*Exercise directions*.
Copy verbatim the block of lines in the entries below whose first line contains "left eye: (64, 52)" and whose last line contains "right shoulder: (90, 67)". Leave out all other lines.

Segment Start: Data in this exercise

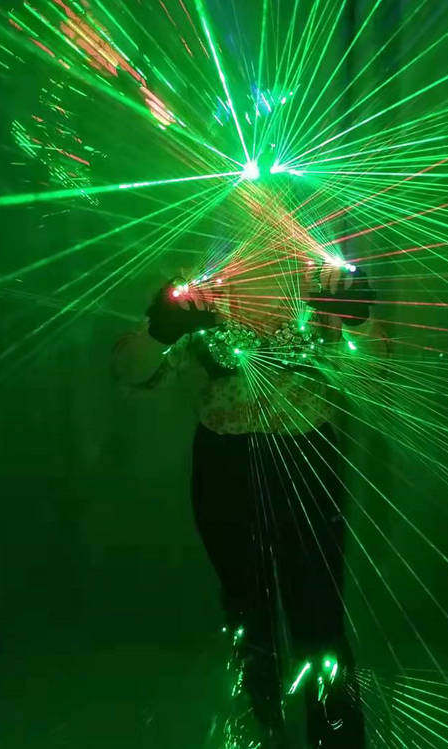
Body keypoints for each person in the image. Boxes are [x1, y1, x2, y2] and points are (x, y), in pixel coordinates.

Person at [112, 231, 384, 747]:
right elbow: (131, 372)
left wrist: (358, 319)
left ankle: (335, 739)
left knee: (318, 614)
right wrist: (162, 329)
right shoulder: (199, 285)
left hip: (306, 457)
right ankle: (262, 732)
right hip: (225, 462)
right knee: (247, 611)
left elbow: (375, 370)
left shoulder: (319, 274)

Segment End: Data in this exercise
Segment Start: Data in this exercise

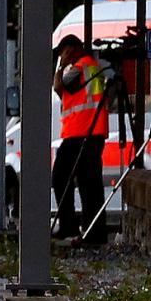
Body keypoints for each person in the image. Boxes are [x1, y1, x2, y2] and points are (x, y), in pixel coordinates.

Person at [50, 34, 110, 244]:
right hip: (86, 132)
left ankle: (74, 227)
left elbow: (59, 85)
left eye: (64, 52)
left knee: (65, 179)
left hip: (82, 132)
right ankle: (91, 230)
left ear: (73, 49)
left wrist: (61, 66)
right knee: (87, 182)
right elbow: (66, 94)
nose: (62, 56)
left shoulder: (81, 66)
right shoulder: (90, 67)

Segment End: Data in this exercise

*Answer area*.
left eye: (64, 52)
left knee: (65, 179)
left hip: (82, 132)
right ankle: (91, 230)
left ear: (73, 49)
left wrist: (61, 66)
right knee: (87, 182)
right elbow: (66, 94)
nose: (62, 56)
left shoulder: (81, 66)
right shoulder: (90, 67)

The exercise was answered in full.